I've always been very aware of the animal I am. If I walked into a flourescent-lit hospital with people pressuring me to get it done, take drugs, get on my back, and put my legs up in the air, it wouldn't have worked. As Ina May [Gaskin] says, the cervix is a sphincter: It doesn't open if it's not relaxed.
I knew I needed to be at home, comfortable - not feeling any pressure. I agree with that whole school of thought that if I were drugged through that moment of revelation, It would have taken something away from my life journey. I'm really happy in the end that I felt every last bit of the pain, and was as present as I could be. Whenever you go through something terrifying and come out the other side, you grow and have more self-respect in terms of your own strengths. I wanted that more than I wanted whatever sort of numbing that the hospital would have offered. The way I finally got my labor going after two days was to march up and down my stairs. I couldn't have done that in the hospital - they wouldn't have let me climb up and down stairwells for hours, naked and screaming. [laughs] But that was a necessary part of my process.

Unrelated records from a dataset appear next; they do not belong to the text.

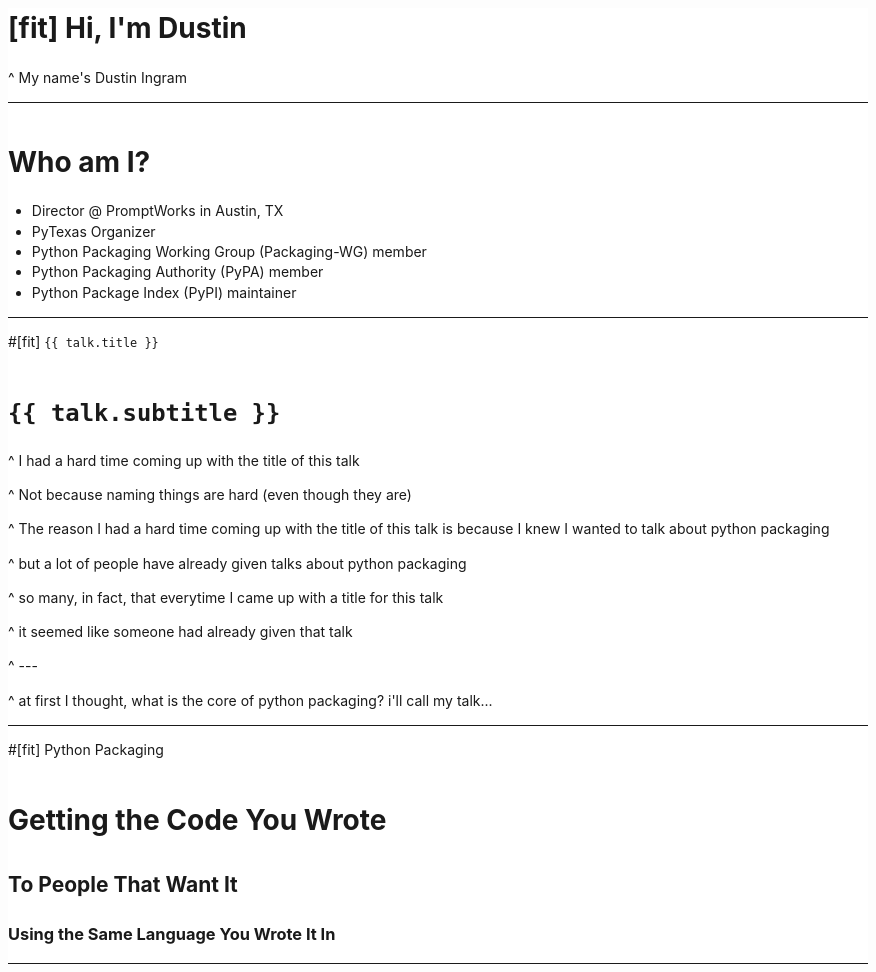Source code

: # [fit] Hi, I'm Dustin

^ My name's Dustin Ingram

---

# Who am I?

* Director @ PromptWorks in Austin, TX
* PyTexas Organizer
* Python Packaging Working Group (Packaging-WG) member
* Python Packaging Authority (PyPA) member
* Python Package Index (PyPI) maintainer

---

#[fit] `{{ talk.title }}`
# `{{ talk.subtitle }}`

^ I had a hard time coming up with the title of this talk

^ Not because naming things are hard (even though they are)

^ The reason I had a hard time coming up with the title of this talk is because I knew I wanted to talk about python packaging

^ but a lot of people have already given talks about python packaging

^ so many, in fact, that everytime I came up with a title for this talk

^ it seemed like someone had already given that talk

^ ---

^ at first I thought, what is the core of python packaging? i'll call my talk...

---

#[fit] Python Packaging
# Getting the Code You Wrote
## To People That Want It
### Using the Same Language You Wrote It In

---
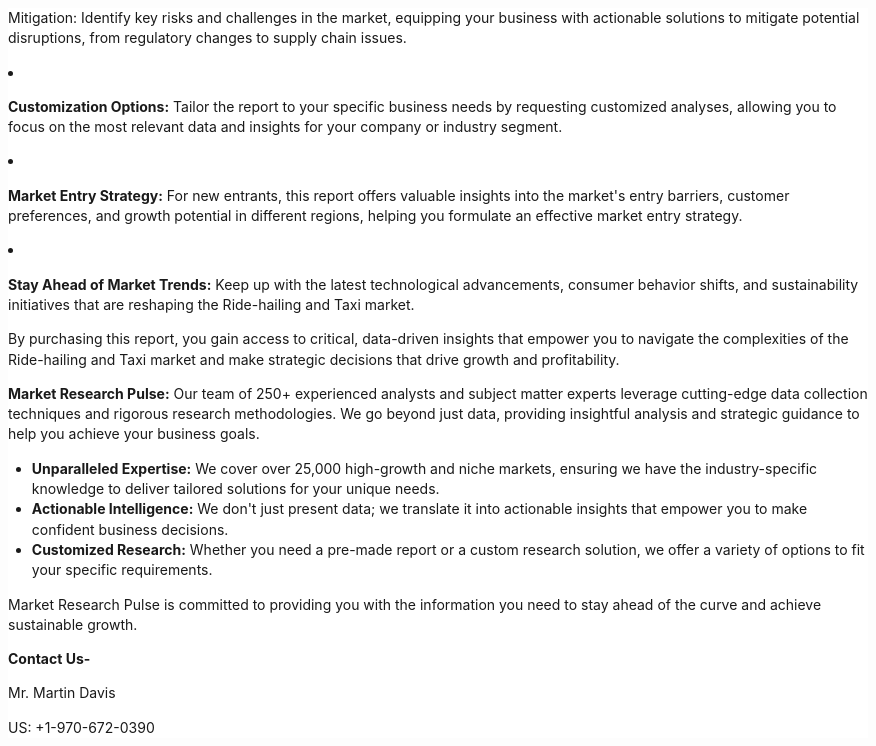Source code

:Mitigation:</strong> Identify key risks and challenges in the market, equipping your business with actionable solutions to mitigate potential disruptions, from regulatory changes to supply chain issues.</p></li><li><p><strong>Customization Options:</strong> Tailor the report to your specific business needs by requesting customized analyses, allowing you to focus on the most relevant data and insights for your company or industry segment.</p></li><li><p><strong>Market Entry Strategy:</strong> For new entrants, this report offers valuable insights into the market's entry barriers, customer preferences, and growth potential in different regions, helping you formulate an effective market entry strategy.</p></li><li><p><strong>Stay Ahead of Market Trends:</strong> Keep up with the latest technological advancements, consumer behavior shifts, and sustainability initiatives that are reshaping the Ride-hailing and Taxi market.</p></li></ol><p>By purchasing this report, you gain access to critical, data-driven insights that empower you to navigate the complexities of the Ride-hailing and Taxi market and make strategic decisions that drive growth and profitability.</p><p><strong>Market Research Pulse:</strong>&nbsp;Our team of 250+ experienced analysts and subject matter experts leverage cutting-edge data collection techniques and rigorous research methodologies. We go beyond just data, providing insightful analysis and strategic guidance to help you achieve your business goals.</p><ul><li><strong>Unparalleled Expertise:</strong>&nbsp;We cover over 25,000 high-growth and niche markets, ensuring we have the industry-specific knowledge to deliver tailored solutions for your unique needs.</li><li><strong>Actionable Intelligence:</strong>&nbsp;We don't just present data; we translate it into actionable insights that empower you to make confident business decisions.</li><li><strong>Customized Research:</strong>&nbsp;Whether you need a pre-made report or a custom research solution, we offer a variety of options to fit your specific requirements.</li></ul><p>Market Research Pulse is committed to providing you with the information you need to stay ahead of the curve and achieve sustainable growth.</p><p><strong>Contact Us-</strong></p><p>Mr. Martin Davis</p><p>US: +1-970-672-0390</p>
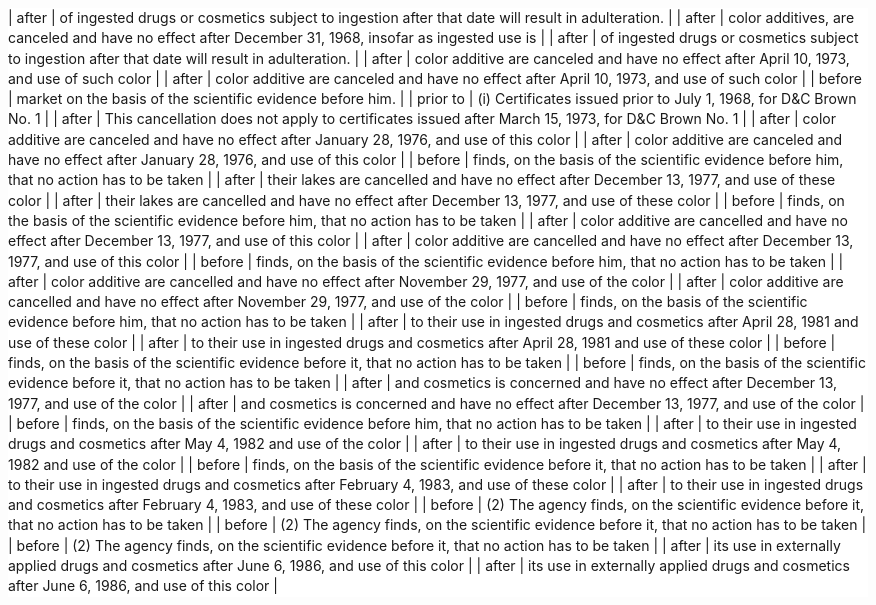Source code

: | after         | of ingested drugs or cosmetics subject to ingestion after  that date will result in adulteration.         |
| after         | color additives, are canceled and have no effect after December 31, 1968, insofar as ingested use is      |
| after         | of ingested drugs or cosmetics subject to ingestion after  that date will result in adulteration.         |
| after         | color additive are canceled and have no effect after April 10, 1973, and use of such color                |
| after         | color additive are canceled and have no effect after April 10, 1973, and use of such color                |
| before        | market on the basis of the scientific evidence before  him.                                               |
| prior to      | (i) Certificates issued  prior to July 1, 1968, for D&amp;C Brown No. 1                                   |
| after         | This cancellation does not apply to certificates issued  after March 15, 1973, for D&amp;C Brown No. 1    |
| after         | color additive are canceled and have no effect after January 28, 1976, and use of this color              |
| after         | color additive are canceled and have no effect after January 28, 1976, and use of this color              |
| before        | finds, on the basis of the scientific evidence before him, that no action has to be taken                 |
| after         | their lakes are cancelled and have no effect after December 13, 1977, and use of these color              |
| after         | their lakes are cancelled and have no effect after December 13, 1977, and use of these color              |
| before        | finds, on the basis of the scientific evidence before him, that no action has to be taken                 |
| after         | color additive are cancelled and have no effect after December 13, 1977, and use of this color            |
| after         | color additive are cancelled and have no effect after December 13, 1977, and use of this color            |
| before        | finds, on the basis of the scientific evidence before him, that no action has to be taken                 |
| after         | color additive are cancelled and have no effect after November 29, 1977, and use of the color             |
| after         | color additive are cancelled and have no effect after November 29, 1977, and use of the color             |
| before        | finds, on the basis of the scientific evidence before him, that no action has to be taken                 |
| after         | to their use in ingested drugs and cosmetics after April 28, 1981 and use of these color                  |
| after         | to their use in ingested drugs and cosmetics after April 28, 1981 and use of these color                  |
| before        | finds, on the basis of the scientific evidence before it, that no action has to be taken                  |
| before        | finds, on the basis of the scientific evidence before it, that no action has to be taken                  |
| after         | and cosmetics is concerned and have no effect after December 13, 1977, and use of the color               |
| after         | and cosmetics is concerned and have no effect after December 13, 1977, and use of the color               |
| before        | finds, on the basis of the scientific evidence before him, that no action has to be taken                 |
| after         | to their use in ingested drugs and cosmetics after May 4, 1982 and use of the color                       |
| after         | to their use in ingested drugs and cosmetics after May 4, 1982 and use of the color                       |
| before        | finds, on the basis of the scientific evidence before it, that no action has to be taken                  |
| after         | to their use in ingested drugs and cosmetics after February 4, 1983, and use of these color               |
| after         | to their use in ingested drugs and cosmetics after February 4, 1983, and use of these color               |
| before        | (2) The agency finds, on the scientific evidence  before it, that no action has to be taken               |
| before        | (2) The agency finds, on the scientific evidence  before it, that no action has to be taken               |
| before        | (2) The agency finds, on the scientific evidence  before it, that no action has to be taken               |
| after         | its use in externally applied drugs and cosmetics after June 6, 1986, and use of this color               |
| after         | its use in externally applied drugs and cosmetics after June 6, 1986, and use of this color               |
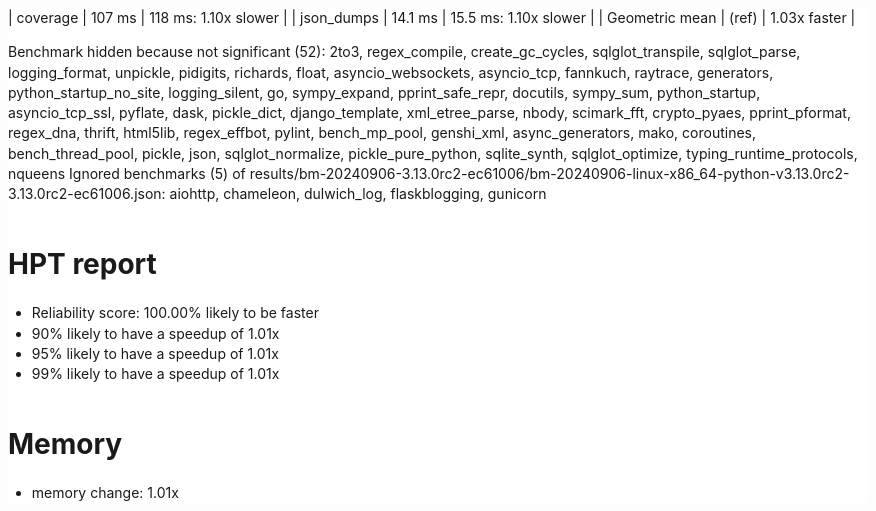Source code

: | coverage                   | 107 ms                                                       | 118 ms: 1.10x slower                                                  |
| json_dumps                 | 14.1 ms                                                      | 15.5 ms: 1.10x slower                                                 |
| Geometric mean             | (ref)                                                        | 1.03x faster                                                          |

Benchmark hidden because not significant (52): 2to3, regex_compile, create_gc_cycles, sqlglot_transpile, sqlglot_parse, logging_format, unpickle, pidigits, richards, float, asyncio_websockets, asyncio_tcp, fannkuch, raytrace, generators, python_startup_no_site, logging_silent, go, sympy_expand, pprint_safe_repr, docutils, sympy_sum, python_startup, asyncio_tcp_ssl, pyflate, dask, pickle_dict, django_template, xml_etree_parse, nbody, scimark_fft, crypto_pyaes, pprint_pformat, regex_dna, thrift, html5lib, regex_effbot, pylint, bench_mp_pool, genshi_xml, async_generators, mako, coroutines, bench_thread_pool, pickle, json, sqlglot_normalize, pickle_pure_python, sqlite_synth, sqlglot_optimize, typing_runtime_protocols, nqueens
Ignored benchmarks (5) of results/bm-20240906-3.13.0rc2-ec61006/bm-20240906-linux-x86_64-python-v3.13.0rc2-3.13.0rc2-ec61006.json: aiohttp, chameleon, dulwich_log, flaskblogging, gunicorn

# HPT report

- Reliability score: 100.00% likely to be faster
- 90% likely to have a speedup of 1.01x
- 95% likely to have a speedup of 1.01x
- 99% likely to have a speedup of 1.01x

# Memory
- memory change: 1.01x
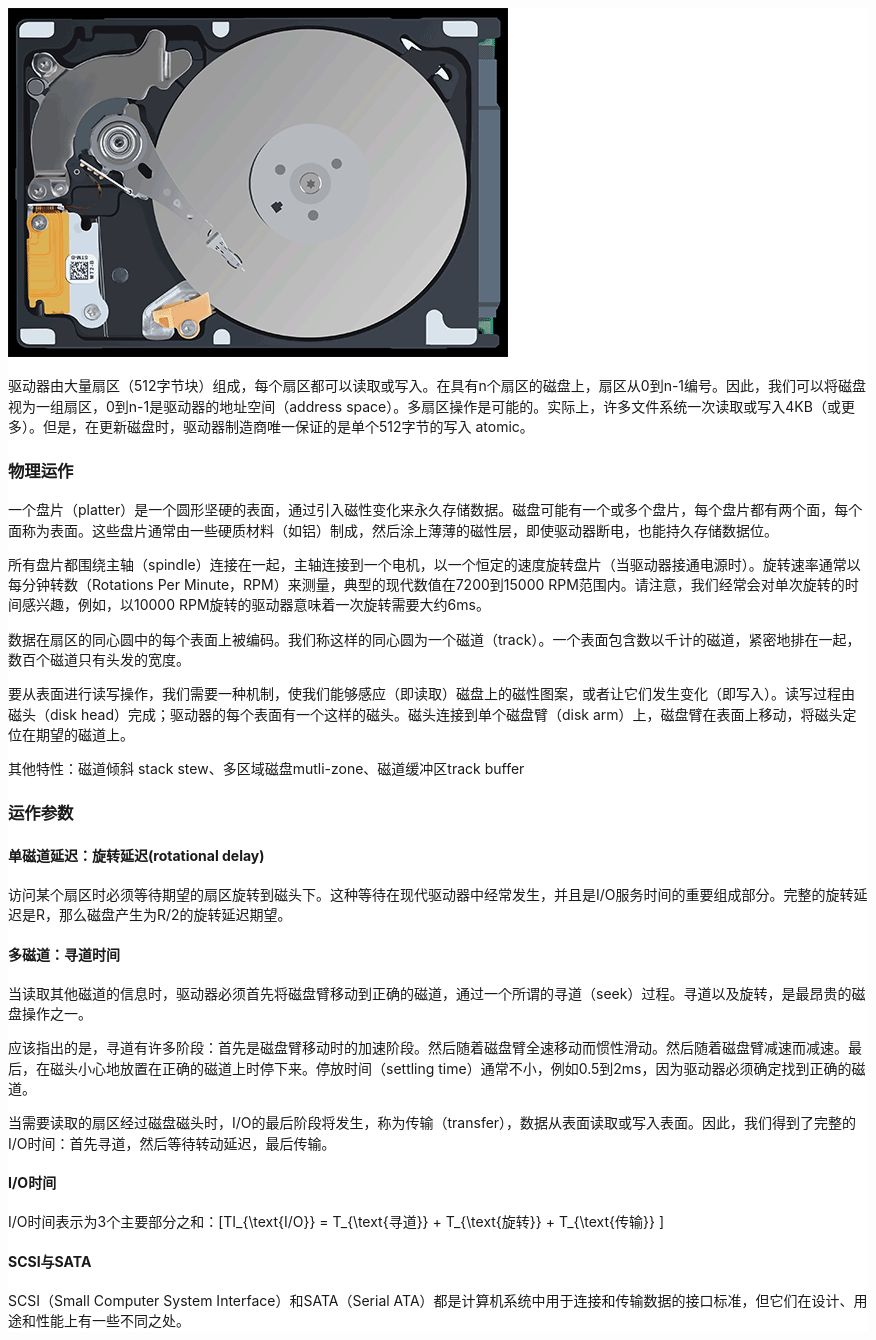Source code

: [![HDD](source/HDD.gif)](https://3ring.me/hdd)

驱动器由大量扇区（512字节块）组成，每个扇区都可以读取或写入。在具有n个扇区的磁盘上，扇区从0到n-1编号。因此，我们可以将磁盘视为一组扇区，0到n-1是驱动器的地址空间（address space）。多扇区操作是可能的。实际上，许多文件系统一次读取或写入4KB（或更多）。但是，在更新磁盘时，驱动器制造商唯一保证的是单个512字节的写入 atomic。

### 物理运作
一个盘片（platter）是一个圆形坚硬的表面，通过引入磁性变化来永久存储数据。磁盘可能有一个或多个盘片，每个盘片都有两个面，每个面称为表面。这些盘片通常由一些硬质材料（如铝）制成，然后涂上薄薄的磁性层，即使驱动器断电，也能持久存储数据位。

所有盘片都围绕主轴（spindle）连接在一起，主轴连接到一个电机，以一个恒定的速度旋转盘片（当驱动器接通电源时）。旋转速率通常以每分钟转数（Rotations Per Minute，RPM）来测量，典型的现代数值在7200到15000 RPM范围内。请注意，我们经常会对单次旋转的时间感兴趣，例如，以10000 RPM旋转的驱动器意味着一次旋转需要大约6ms。

数据在扇区的同心圆中的每个表面上被编码。我们称这样的同心圆为一个磁道（track）。一个表面包含数以千计的磁道，紧密地排在一起，数百个磁道只有头发的宽度。

要从表面进行读写操作，我们需要一种机制，使我们能够感应（即读取）磁盘上的磁性图案，或者让它们发生变化（即写入）。读写过程由磁头（disk head）完成；驱动器的每个表面有一个这样的磁头。磁头连接到单个磁盘臂（disk arm）上，磁盘臂在表面上移动，将磁头定位在期望的磁道上。

其他特性：磁道倾斜 stack stew、多区域磁盘mutli-zone、磁道缓冲区track buffer

### 运作参数
#### 单磁道延迟：旋转延迟(rotational delay)
访问某个扇区时必须等待期望的扇区旋转到磁头下。这种等待在现代驱动器中经常发生，并且是I/O服务时间的重要组成部分。完整的旋转延迟是R，那么磁盘产生为R/2的旋转延迟期望。
#### 多磁道：寻道时间
当读取其他磁道的信息时，驱动器必须首先将磁盘臂移动到正确的磁道，通过一个所谓的寻道（seek）过程。寻道以及旋转，是最昂贵的磁盘操作之一。

应该指出的是，寻道有许多阶段：首先是磁盘臂移动时的加速阶段。然后随着磁盘臂全速移动而惯性滑动。然后随着磁盘臂减速而减速。最后，在磁头小心地放置在正确的磁道上时停下来。停放时间（settling time）通常不小，例如0.5到2ms，因为驱动器必须确定找到正确的磁道。

当需要读取的扇区经过磁盘磁头时，I/O的最后阶段将发生，称为传输（transfer），数据从表面读取或写入表面。因此，我们得到了完整的I/O时间：首先寻道，然后等待转动延迟，最后传输。

#### I/O时间
I/O时间表示为3个主要部分之和：\[TI_{\text{I/O}} = T_{\text{寻道}} + T_{\text{旋转}} + T_{\text{传输}} \]


#### SCSI与SATA
SCSI（Small Computer System Interface）和SATA（Serial ATA）都是计算机系统中用于连接和传输数据的接口标准，但它们在设计、用途和性能上有一些不同之处。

Birthing naturally, as most women do around the globe, is a superhuman act. You leave behind the comforts of being human and plunge back into being an animal. My firend's partner said, "Birth is like going for a swim in the ocean. Will there be a riptide? A big storm? Or will it just be a beautiful, sunny little dip?" Its indeterminate length the mystery of its process, is so much a part of the nature of birth. The regimentation of a hospital that wants to make it happen and use their gizmos to maximum efect is counter to birth in general.
Amen sister. I would not trade my three births, two at home, for any experience this life has to offer. From these, I grew and have had a peek at my infinite potential and strength as a woman that I pull from every day as a mother. I loved it so much, I think I'll do it again... not yet, but soon.